Many people struggle to decide just how much they should contribute to their 401(k) plan to get the biggest benefit for themselves. Most people try to contribute at least as much that their employer agrees to match to their 401(k) account, if their employer offers matching contributions to its employees, to get the most out of their plan. However, you should also consider if you want to make extra contributions to your 401(k) in addition to those your employer matches.
Things to Consider
Before you decide if you want to contribute more than the amount your employer will match to your 401(k) account, you should first take some things into consideration. Think about how stable your job is, if there are many layoffs happening in your industry and what the economy is looking like currently. If there are any of these red flags arising, you should be sure you have enough money available to you, so that it is accessible in case you need it. You can visit the Suncorp Superannuation website here & learn more about planning for your future.
You should try your best to have living expenses covered for at least three months, if not more, especially when the economy is not doing very well. On the other hand, if you have adequate savings, a stable job and no huge upcoming expenses to take care of, then you may want to consider contributing a bit more to your 401(k) account to get an even bigger benefit from it down the road.

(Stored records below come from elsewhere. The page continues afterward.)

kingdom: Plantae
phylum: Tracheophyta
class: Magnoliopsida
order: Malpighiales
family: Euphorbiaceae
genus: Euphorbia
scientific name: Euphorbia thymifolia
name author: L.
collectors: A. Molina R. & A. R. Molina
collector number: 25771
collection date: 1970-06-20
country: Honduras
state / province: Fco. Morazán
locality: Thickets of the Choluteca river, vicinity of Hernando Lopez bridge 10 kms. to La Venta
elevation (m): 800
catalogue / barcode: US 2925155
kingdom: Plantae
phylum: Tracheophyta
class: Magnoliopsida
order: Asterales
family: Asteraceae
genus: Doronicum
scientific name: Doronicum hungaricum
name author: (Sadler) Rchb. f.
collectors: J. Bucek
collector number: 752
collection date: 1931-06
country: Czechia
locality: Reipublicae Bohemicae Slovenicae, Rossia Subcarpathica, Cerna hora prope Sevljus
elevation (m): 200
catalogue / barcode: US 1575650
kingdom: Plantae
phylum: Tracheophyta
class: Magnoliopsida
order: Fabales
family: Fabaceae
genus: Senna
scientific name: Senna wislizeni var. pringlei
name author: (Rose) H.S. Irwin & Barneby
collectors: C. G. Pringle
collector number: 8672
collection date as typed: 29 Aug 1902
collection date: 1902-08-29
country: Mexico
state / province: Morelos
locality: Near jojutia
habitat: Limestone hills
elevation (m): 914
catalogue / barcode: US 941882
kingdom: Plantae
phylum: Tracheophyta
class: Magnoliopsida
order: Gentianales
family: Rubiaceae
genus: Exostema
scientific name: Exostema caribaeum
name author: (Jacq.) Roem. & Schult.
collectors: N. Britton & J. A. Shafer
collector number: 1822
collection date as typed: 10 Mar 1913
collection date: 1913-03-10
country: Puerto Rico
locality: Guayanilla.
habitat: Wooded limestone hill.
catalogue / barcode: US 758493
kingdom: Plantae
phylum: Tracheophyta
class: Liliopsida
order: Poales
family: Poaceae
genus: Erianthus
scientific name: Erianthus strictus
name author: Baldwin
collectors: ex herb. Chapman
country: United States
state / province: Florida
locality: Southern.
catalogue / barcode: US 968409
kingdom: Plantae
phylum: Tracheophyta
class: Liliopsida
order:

To find out what amount is right for you to contribute to your 401(k), there are plenty of budget calculators available online that can help you make sure you are staying on track with your spending and saving. You can also use investment calculators to see how much your contributions will make you over varied lengths of time to try to determine what amount of contributions will work best for your needs.
The Benefits of Making Extra Contributions to Your 401(k)
If you are able to afford to make extra contributions to your 401(k), there are a number of benefits to consider. First of all, the more you put into your account, the more you will end up with in appreciation and interest, and the more you have in principle, the faster your interest will grow, giving you more money in the long run. In addition, all of your 401(k) contributions are tax deductible because these types of accounts are tax deferred, as you will not be paying taxes until you take disbursements from your 401(k) account when you are retired.
So, in the years leading up to your retirement, your money will continue to grow. All in all, if you are able to afford it and aren’t at risk for any financial problems in the near future, you should definitely contribute extra to your 401(k) to get the long term benefits out of the account, and if possible, you should even consider maxing out your 401(k) account to get the biggest benefits possible.